### Aim of the task:
Edit the lines starting with the line containing "Use Comandos de" and going on through the line containing "Além da Transcrição": replace "Dizer" with "Falar" and leave everything else unchanged.

Saved data entries:
============
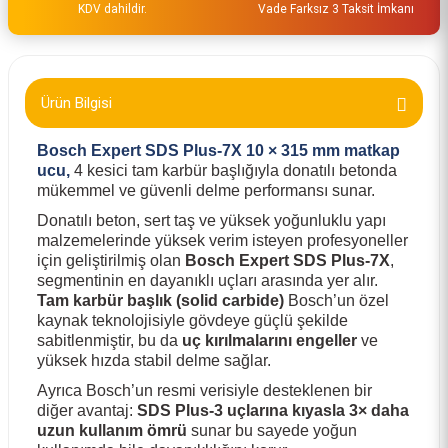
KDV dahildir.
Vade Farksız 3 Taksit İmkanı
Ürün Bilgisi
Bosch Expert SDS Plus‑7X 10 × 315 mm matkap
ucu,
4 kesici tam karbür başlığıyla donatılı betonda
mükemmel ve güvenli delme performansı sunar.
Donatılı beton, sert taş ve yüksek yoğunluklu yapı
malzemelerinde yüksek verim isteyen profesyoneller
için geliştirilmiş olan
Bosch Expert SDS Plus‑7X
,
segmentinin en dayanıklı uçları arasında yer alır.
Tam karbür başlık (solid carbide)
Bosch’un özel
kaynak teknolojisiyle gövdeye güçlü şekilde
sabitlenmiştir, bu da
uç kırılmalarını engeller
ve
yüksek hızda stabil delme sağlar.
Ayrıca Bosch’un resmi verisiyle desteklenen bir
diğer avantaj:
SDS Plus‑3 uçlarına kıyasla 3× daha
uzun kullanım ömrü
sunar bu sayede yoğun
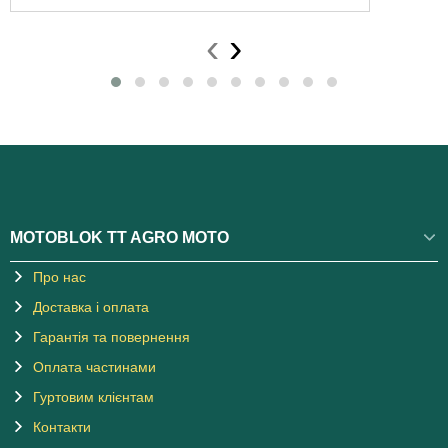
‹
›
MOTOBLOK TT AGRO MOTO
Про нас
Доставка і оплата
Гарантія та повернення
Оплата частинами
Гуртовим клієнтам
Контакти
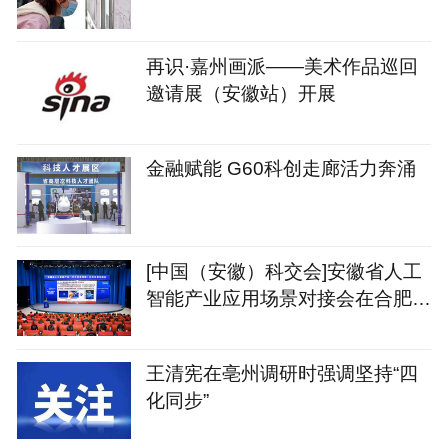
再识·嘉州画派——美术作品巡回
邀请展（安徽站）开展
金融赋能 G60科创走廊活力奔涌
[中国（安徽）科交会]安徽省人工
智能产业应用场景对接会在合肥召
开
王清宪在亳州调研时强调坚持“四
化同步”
============
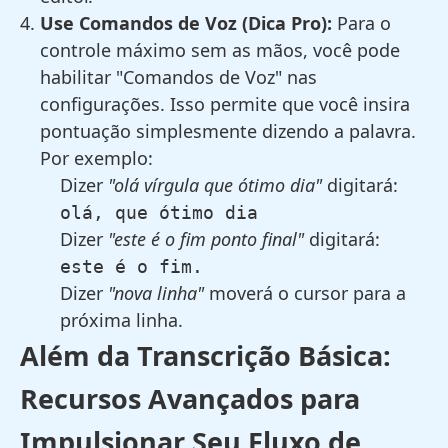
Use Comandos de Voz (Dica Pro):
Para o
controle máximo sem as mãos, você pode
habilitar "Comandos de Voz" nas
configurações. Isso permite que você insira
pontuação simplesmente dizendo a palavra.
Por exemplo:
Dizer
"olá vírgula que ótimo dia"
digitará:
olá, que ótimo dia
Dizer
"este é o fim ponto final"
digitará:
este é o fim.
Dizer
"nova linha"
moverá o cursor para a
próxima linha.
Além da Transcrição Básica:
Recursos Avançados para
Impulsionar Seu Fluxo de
============
### Output of the task:
Use Comandos de Voz (Dica Pro):
Para o
controle máximo sem as mãos, você pode
habilitar "Comandos de Voz" nas
configurações. Isso permite que você insira
pontuação simplesmente dizendo a palavra.
Por exemplo:
Falar
"olá vírgula que ótimo dia"
digitará:
olá, que ótimo dia
Falar
"este é o fim ponto final"
digitará:
este é o fim.
Falar
"nova linha"
moverá o cursor para a
próxima linha.
Além da Transcrição Básica:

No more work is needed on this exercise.